Types of data and data types#
Please note that this page appears in both the chapters “Statistics — Basics & location” and “Pandas Basics”. This is because the topic is relevant to both the general understanding of data and the specific implementation in Pandas.
Learning objectives#
After working through this topic, you should be able to:
determine the correct description of a given data column
nominal
cardinal
ordinal
explain how these categories map into Pandas data types:
unordered categorical
floating point
integer
ordered categorical
Materials#
Video with English subtitles:
Download the slides.
Video with German subtitles:
(turn subtitles on in the bottom right corner of the video)
Decision tree#
This is the decision tree for the “correct” form of data. Just because a variable arrives as a number, it does not mean that you should think about it as numerical data.
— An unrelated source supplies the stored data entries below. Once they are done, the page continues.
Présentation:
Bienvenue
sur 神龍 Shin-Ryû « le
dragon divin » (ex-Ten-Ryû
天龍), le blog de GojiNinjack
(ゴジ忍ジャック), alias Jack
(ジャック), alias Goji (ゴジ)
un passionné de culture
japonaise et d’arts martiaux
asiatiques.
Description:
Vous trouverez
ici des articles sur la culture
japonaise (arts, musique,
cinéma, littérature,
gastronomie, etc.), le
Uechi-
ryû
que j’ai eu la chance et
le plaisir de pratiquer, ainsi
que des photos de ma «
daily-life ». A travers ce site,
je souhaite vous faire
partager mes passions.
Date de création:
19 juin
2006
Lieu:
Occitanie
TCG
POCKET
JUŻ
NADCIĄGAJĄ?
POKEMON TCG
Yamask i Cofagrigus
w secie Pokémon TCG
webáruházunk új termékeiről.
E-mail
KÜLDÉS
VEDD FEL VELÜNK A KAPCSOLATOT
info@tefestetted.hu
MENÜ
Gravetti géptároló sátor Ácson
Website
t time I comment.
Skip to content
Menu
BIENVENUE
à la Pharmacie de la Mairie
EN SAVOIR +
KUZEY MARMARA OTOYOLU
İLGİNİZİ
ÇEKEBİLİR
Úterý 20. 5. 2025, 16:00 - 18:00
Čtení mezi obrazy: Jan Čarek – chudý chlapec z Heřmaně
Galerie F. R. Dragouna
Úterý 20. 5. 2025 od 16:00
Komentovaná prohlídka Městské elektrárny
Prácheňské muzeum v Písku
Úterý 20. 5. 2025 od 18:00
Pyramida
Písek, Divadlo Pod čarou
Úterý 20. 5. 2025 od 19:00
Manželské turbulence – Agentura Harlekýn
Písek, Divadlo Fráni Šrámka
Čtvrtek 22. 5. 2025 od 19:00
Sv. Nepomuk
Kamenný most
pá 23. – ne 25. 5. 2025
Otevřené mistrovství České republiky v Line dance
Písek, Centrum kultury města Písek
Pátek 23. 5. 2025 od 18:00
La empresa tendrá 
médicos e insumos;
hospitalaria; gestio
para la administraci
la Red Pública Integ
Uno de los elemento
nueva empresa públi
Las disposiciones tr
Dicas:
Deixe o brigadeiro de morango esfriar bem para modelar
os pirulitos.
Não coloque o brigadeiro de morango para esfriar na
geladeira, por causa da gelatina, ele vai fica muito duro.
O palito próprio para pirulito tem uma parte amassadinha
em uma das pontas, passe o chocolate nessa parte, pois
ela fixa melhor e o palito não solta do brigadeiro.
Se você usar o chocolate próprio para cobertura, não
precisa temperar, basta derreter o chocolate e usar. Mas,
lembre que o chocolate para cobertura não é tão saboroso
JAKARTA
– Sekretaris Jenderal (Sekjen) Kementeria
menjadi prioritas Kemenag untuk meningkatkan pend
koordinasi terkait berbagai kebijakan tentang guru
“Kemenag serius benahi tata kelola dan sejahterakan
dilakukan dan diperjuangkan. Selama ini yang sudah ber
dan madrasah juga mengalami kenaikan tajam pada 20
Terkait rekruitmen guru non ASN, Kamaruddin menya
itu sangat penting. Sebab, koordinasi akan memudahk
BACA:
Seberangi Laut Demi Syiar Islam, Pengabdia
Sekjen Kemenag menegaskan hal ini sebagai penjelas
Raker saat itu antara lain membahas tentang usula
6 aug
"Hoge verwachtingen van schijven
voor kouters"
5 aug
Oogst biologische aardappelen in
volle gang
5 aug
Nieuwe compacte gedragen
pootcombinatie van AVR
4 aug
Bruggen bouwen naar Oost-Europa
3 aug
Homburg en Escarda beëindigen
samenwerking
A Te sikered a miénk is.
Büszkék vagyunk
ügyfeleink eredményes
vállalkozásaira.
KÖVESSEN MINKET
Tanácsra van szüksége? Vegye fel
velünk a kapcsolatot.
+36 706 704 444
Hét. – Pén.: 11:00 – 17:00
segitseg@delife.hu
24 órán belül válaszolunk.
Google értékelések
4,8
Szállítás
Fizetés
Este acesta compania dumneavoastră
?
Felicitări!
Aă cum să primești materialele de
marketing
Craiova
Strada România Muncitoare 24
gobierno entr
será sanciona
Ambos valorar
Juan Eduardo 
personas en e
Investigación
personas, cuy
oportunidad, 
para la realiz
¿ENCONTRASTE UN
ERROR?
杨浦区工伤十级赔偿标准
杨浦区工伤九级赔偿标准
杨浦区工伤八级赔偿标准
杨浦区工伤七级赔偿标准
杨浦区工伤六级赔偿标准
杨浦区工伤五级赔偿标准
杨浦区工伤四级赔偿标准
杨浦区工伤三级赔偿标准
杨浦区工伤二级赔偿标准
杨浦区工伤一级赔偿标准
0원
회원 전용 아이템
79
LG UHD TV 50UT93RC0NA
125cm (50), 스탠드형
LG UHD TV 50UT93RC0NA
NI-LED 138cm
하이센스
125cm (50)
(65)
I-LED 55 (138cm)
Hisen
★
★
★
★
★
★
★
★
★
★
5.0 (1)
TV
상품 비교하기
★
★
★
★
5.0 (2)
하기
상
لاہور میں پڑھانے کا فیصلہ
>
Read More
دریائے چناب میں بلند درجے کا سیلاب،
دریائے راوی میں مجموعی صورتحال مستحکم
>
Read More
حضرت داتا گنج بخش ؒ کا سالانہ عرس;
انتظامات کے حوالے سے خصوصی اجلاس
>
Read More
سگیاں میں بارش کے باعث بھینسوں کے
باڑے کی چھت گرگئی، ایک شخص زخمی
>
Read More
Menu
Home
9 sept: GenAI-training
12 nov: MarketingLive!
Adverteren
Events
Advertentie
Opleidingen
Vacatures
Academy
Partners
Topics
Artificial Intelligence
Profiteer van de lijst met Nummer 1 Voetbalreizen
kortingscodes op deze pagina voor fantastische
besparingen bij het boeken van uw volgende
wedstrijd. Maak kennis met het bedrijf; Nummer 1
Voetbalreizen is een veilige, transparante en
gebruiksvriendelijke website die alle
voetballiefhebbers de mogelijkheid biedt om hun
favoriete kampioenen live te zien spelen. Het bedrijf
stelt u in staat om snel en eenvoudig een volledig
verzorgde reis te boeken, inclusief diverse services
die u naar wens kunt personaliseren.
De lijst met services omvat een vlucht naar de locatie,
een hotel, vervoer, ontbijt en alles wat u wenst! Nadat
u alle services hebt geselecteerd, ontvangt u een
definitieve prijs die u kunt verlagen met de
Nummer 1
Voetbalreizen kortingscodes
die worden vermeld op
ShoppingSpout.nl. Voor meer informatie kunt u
Very often this happens when categories are encoded as numbers (e.g., 0, 1, 2 meaning \([0, 30,000)\), \([30,000, 60,000)\), \([60,000, \infty)\), which would be described in some metadata).
flowchart LR
A -->|"`Yes`"| C("`Numerical?`")
A(Ordered?) -->|No| B("`Unordered
Categorical`")
C -->|"`Yes`"| E("`Continuous?`")
C -->|"`No`"| D("`Ordered
Categorical`")
E -->|"`Yes`"| G("`Floating
point`")
E -->|"`No`"| F("`Integer`")
style A fill:#FFE5B4
style C fill:#FFE5B4
style E fill:#FFE5B4
Note that for numerical data, you still have to decide whether a variable is measured on a cardinal or ordinal scale. Both are possible for continuous or discrete data, it is not embedded in the Pandas data type.